### Input material ###

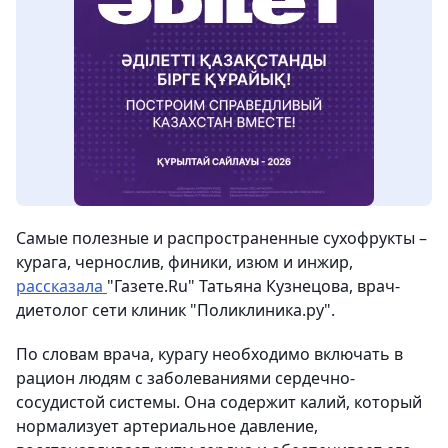
Самые полезные и распространенные сухофрукты –
курага, чернослив, финики, изюм и инжир,
рассказала
"Газете.Ru" Татьяна Кузнецова, врач-
диетолог сети клиник "Поликлиника.ру".
По словам врача, курагу необходимо включать в
рацион людям с заболеваниями сердечно-
сосудистой системы. Она содержит калий, который
нормализует артериальное давление,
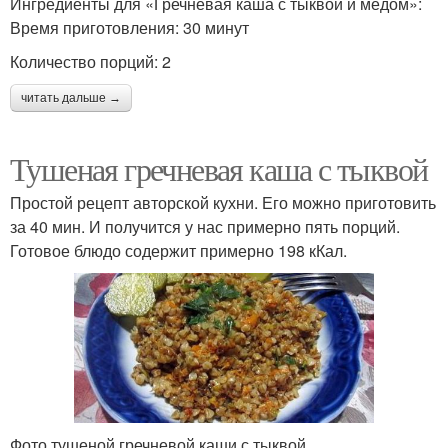
Ингредиенты для «Гречневая каша с тыквой и мёдом»:
Время приготовления: 30 минут
Количество порций: 2
читать дальше →
Тушеная гречневая каша с тыквой
Простой рецепт авторской кухни. Его можно приготовить
за 40 мин. И получится у нас примерно пять порций.
Готовое блюдо содержит примерно 198 кКал.
Фото тушеной гречневой каши с тыквой.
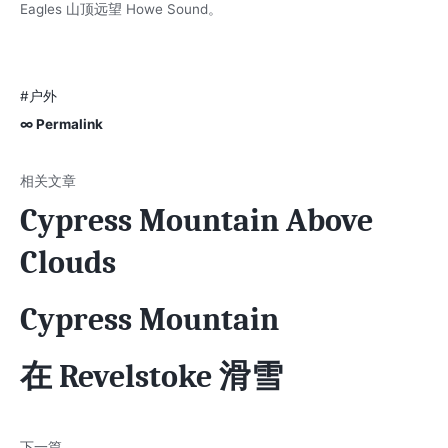
Eagles 山顶远望 Howe Sound。
#户外
∞ Permalink
Cypress Mountain Above
Clouds
Cypress Mountain
在 Revelstoke 滑雪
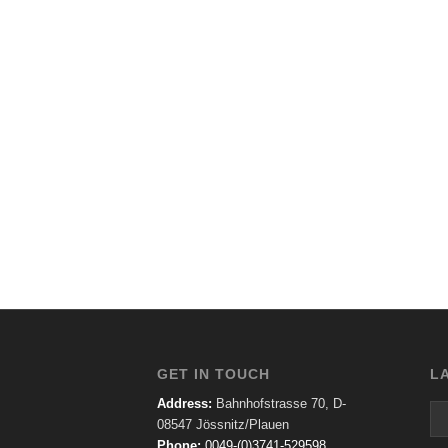
GET IN TOUCH
L
Address:
Bahnhofstrasse 70, D-
08547 Jössnitz/Plauen
Phone:
0049-(0)3741-529598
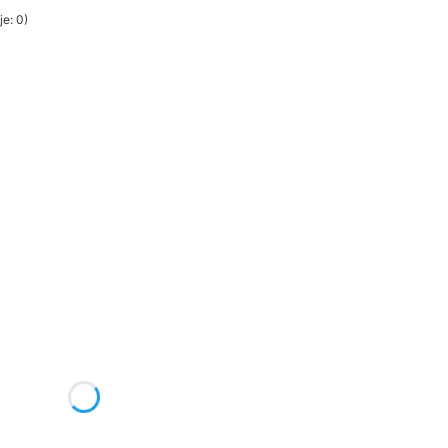
e: 0)
żnić się ceną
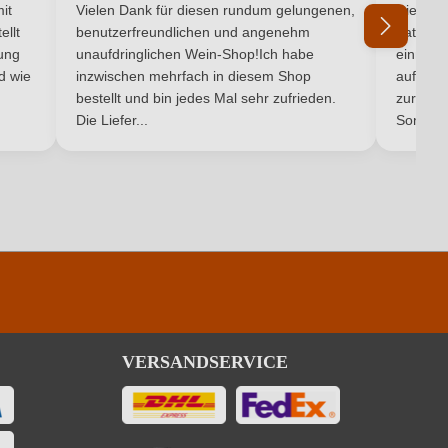
5 von 5 Sternen
Durchschnittliche Bewertung von 5 von 5 Sternen
Durchsc
it
Vielen Dank für diesen rundum gelungenen,
Die Lief
ellt
benutzerfreundlichen und angenehm
hat ein
ung
unaufdringlichen Wein-Shop!Ich habe
einmal b
nd wie
inzwischen mehrfach in diesem Shop
auf dem
Ich habe mein Passwort vergessen
bestellt und bin jedes Mal sehr zufrieden.
zurück 
Die Liefer...
Son...
VERSANDSERVICE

###

What needs to be done
Rewrite the data from the start through the line containing "По словам врача, курагу необходимо включать в", inclusive, changing "сухофрукты" to "сушеные фрукты" and leaving everything else untouched. Omit the pictures.

Answer to the problem
Самые полезные и распространенные сушеные фрукты –
курага, чернослив, финики, изюм и инжир,
рассказала
"Газете.Ru" Татьяна Кузнецова, врач-
диетолог сети клиник "Поликлиника.ру".
По словам врача, курагу необходимо включать в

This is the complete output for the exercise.